[whatwg] Access the Response Headers for the Current Document

Joseph Pecoraro joepeck02 at gmail.com
Tue Jul 28 19:39:39 PDT 2009


On Jul 28, 2009, at 9: 21PM, Ian Hickson wrote:
>> Use Cases:
>> Any that apply to XHR accessing their response headers would  
>> certainly
>> apply here.  Some thoughts are accessing the Content-Type header or
>> Custom Headers and acting accordingly.
>
> You can just include the data straight into the page, for now. It's  
> really
> clear what the use cases would actually be in practice.

True, but that feels like a hack. If the HTTP protocol contains the  
data you need, then a server-side script may try to provide the data  
and may possibly provide an incorrect value. Likewise at the very  
least its a duplication of data being sent.  This is certainly better  
then the current method, but not optimal.


>> Come up with a clear description of the problem that needs to be  
>> solved:
>> Cannot access the Response Headers for the current document in
>> Javascript.
>>
>> Any there Browser Implementors out there that agree with this?  If  
>> so,
>> any thoughts on the best ways to expose the current page's request
>> headers to Javascript?  Certainly they are readonly, modifying them
>> seems to be useless.

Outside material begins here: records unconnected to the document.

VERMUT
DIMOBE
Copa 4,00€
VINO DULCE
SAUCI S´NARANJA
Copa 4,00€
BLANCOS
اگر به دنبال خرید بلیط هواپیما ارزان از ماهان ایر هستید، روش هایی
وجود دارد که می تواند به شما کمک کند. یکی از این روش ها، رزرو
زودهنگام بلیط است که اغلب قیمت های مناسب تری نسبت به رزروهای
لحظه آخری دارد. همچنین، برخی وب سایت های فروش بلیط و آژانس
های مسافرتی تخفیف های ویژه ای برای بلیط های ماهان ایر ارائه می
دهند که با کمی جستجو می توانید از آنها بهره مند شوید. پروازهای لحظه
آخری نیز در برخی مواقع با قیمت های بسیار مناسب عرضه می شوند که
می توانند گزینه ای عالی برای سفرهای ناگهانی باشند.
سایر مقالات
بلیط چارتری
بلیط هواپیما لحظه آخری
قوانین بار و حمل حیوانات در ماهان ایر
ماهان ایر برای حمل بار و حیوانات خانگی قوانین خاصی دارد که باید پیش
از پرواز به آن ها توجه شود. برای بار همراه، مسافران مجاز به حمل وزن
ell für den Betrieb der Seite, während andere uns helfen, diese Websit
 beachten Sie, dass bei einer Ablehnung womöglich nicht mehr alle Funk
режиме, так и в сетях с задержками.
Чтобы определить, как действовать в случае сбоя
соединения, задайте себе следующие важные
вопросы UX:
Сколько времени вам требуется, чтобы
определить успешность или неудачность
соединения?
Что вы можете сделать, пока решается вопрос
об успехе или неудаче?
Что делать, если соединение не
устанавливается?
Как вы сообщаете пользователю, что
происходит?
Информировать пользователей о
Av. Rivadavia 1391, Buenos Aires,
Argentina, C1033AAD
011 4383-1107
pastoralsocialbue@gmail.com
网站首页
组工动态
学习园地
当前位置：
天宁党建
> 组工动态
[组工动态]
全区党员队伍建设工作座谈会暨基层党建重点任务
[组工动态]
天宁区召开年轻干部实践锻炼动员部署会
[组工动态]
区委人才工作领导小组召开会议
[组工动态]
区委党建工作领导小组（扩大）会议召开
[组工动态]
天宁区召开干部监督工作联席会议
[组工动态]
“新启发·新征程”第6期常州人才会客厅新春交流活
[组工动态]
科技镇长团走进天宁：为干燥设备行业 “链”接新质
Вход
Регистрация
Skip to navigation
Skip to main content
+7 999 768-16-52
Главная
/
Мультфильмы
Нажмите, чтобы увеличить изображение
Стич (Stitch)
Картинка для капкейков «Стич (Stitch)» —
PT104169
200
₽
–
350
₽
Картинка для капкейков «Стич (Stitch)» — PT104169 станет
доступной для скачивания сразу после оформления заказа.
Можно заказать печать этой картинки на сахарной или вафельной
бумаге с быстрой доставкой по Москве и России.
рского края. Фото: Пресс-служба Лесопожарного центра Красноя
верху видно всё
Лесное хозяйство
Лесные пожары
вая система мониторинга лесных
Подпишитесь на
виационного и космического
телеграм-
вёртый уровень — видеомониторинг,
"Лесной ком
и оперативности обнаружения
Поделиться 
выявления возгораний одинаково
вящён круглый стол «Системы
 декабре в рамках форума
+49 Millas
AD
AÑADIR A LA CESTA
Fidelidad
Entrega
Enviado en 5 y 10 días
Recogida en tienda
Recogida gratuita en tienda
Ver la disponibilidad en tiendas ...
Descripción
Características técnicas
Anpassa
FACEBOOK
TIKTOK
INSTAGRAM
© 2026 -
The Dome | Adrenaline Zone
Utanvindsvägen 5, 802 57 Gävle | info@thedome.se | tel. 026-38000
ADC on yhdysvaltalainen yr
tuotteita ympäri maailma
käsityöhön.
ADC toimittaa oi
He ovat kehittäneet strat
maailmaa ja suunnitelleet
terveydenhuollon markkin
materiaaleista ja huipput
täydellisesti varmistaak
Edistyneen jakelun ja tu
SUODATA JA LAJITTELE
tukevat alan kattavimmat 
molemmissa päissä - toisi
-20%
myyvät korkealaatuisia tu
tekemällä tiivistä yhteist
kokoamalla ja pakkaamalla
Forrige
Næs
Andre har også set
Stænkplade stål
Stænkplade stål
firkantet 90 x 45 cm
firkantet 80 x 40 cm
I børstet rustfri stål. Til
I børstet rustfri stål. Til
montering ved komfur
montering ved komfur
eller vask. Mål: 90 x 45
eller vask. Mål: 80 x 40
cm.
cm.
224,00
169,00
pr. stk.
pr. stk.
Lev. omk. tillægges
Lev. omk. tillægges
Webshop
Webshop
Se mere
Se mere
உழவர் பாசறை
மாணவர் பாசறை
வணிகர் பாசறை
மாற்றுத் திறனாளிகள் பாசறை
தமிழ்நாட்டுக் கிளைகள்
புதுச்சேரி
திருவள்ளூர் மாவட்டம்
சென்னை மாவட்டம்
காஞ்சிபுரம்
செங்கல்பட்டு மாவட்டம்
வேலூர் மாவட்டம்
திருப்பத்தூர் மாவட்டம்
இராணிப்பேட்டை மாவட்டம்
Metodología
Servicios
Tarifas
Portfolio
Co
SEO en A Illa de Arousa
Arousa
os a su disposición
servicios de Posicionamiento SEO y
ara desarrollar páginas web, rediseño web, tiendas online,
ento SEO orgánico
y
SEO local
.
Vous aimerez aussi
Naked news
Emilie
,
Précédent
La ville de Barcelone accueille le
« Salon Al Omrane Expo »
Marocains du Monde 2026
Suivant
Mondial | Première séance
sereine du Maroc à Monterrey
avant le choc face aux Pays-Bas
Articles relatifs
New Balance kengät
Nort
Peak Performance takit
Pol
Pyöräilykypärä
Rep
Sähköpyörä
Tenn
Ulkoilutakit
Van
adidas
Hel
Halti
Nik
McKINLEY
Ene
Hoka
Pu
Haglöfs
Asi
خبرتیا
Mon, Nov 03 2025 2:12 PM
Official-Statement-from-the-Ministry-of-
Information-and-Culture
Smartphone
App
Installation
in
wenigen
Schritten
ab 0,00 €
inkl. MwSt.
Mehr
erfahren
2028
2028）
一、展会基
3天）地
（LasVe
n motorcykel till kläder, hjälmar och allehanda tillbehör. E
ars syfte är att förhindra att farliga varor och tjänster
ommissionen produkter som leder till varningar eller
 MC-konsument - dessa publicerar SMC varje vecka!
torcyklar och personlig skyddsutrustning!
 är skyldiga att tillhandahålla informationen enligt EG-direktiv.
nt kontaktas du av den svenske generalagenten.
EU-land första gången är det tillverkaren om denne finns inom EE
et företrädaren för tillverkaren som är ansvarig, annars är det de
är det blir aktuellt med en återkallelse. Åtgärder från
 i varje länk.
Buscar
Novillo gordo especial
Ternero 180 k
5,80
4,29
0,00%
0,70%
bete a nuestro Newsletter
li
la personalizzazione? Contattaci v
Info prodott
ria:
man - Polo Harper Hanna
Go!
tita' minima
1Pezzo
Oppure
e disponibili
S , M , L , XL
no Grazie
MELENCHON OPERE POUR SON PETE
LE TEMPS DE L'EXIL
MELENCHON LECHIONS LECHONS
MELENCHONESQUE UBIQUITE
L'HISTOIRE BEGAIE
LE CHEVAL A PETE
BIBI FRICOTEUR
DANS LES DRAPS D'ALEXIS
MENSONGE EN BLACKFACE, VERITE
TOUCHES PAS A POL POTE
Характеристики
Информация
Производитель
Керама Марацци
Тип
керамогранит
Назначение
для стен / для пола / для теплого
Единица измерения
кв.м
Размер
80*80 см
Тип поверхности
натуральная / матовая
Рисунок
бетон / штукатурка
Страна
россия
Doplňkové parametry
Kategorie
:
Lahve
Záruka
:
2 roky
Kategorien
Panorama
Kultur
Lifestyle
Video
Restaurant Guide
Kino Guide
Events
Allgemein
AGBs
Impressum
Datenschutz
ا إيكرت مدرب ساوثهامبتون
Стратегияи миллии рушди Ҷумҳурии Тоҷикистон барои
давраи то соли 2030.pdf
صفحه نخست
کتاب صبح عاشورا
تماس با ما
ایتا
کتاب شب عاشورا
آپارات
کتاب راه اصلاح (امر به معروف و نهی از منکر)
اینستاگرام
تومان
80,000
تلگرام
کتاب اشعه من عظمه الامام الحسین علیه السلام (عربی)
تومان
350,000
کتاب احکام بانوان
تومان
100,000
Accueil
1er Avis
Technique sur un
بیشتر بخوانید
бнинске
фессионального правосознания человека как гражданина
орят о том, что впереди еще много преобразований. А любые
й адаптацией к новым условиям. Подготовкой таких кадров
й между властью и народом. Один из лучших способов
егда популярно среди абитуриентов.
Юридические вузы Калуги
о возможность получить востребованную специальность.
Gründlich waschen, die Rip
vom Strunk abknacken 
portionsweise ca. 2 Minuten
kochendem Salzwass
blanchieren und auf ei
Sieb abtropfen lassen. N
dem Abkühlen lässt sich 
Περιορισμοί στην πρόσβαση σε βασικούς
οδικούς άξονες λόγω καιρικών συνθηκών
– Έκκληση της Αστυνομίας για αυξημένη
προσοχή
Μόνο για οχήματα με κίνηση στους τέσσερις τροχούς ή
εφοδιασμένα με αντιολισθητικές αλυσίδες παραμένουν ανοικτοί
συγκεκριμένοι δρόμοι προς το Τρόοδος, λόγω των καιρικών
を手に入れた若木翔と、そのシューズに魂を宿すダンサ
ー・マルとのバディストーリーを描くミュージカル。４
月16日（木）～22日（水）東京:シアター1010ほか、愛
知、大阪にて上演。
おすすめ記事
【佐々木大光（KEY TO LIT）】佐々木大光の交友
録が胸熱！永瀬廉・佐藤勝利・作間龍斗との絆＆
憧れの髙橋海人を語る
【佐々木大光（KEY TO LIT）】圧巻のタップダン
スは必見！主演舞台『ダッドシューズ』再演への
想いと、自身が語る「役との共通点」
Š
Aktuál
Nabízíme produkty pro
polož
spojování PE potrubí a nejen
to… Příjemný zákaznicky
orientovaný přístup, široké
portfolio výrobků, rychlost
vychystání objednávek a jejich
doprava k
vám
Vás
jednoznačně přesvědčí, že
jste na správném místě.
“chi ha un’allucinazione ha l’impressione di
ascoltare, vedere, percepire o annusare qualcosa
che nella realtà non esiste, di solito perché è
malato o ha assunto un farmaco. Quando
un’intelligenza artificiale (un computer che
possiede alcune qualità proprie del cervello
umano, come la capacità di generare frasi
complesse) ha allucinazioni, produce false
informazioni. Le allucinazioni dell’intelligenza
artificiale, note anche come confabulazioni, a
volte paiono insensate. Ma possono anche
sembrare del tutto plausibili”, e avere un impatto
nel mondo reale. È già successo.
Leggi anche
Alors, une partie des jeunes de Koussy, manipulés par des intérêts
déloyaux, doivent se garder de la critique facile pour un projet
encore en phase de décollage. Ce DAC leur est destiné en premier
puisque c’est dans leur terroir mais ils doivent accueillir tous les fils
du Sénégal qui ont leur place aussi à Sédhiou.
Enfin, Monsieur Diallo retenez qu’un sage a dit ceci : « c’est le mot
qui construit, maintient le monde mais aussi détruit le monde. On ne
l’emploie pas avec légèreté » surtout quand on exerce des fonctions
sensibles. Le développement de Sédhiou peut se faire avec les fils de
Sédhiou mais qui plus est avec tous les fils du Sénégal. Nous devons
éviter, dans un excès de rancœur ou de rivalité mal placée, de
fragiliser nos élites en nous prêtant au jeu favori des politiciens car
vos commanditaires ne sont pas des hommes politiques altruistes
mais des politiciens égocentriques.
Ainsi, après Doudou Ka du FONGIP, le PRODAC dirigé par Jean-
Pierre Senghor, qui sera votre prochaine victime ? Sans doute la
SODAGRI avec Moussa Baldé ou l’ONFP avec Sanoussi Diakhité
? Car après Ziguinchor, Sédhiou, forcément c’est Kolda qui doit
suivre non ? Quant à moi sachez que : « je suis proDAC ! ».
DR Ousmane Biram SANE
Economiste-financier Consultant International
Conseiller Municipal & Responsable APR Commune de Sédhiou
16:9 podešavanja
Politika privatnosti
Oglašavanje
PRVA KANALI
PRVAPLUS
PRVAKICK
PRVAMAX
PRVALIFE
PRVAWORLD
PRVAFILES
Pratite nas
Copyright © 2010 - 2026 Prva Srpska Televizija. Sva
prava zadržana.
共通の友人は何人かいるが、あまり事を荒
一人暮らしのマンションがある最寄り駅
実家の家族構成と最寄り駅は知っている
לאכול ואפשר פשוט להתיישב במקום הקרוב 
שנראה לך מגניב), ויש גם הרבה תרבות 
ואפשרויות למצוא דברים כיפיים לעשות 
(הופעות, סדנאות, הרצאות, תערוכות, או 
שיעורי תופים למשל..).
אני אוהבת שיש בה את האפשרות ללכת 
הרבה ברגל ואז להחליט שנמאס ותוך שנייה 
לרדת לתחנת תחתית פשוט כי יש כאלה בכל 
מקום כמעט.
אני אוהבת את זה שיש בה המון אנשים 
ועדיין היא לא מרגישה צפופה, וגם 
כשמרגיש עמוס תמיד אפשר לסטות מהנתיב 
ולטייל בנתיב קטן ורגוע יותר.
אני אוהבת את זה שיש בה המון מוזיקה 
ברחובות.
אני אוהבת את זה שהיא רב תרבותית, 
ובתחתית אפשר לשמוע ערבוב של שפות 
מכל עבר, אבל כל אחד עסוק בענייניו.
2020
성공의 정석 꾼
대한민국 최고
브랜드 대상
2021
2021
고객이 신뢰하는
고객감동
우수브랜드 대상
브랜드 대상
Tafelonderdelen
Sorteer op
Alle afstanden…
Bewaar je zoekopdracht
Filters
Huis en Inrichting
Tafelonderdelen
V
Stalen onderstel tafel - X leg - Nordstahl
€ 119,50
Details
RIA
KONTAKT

How about keeping consistent with the XHR  
>> interface
>> with something like:
>>
>>  document.getAllResponseHeaders() and  
>> document.getResponseHeader(header)
>
> This is something that might make sense for a future version, but in  
> the
> absence of a compelling need for this, I'm going to skip adding this  
> in
> this version.

I originally helped someone in an IRC channel with this question.  He  
wanted to check a "Date" header being sent from his server, via  
Javascript.  I don't know what his exact reason was.  We provided him  
the same solutions mentioned here.

However,  like Adam de Boor suggested, a use case could be detecting  
proxies.  The use case that I thought of was using custom headers to  
ensure requests go to a certain server in a cluster, perhaps to  
maintain a session with a reasonable cache.  But that isn't really  
compelling and probably not very common.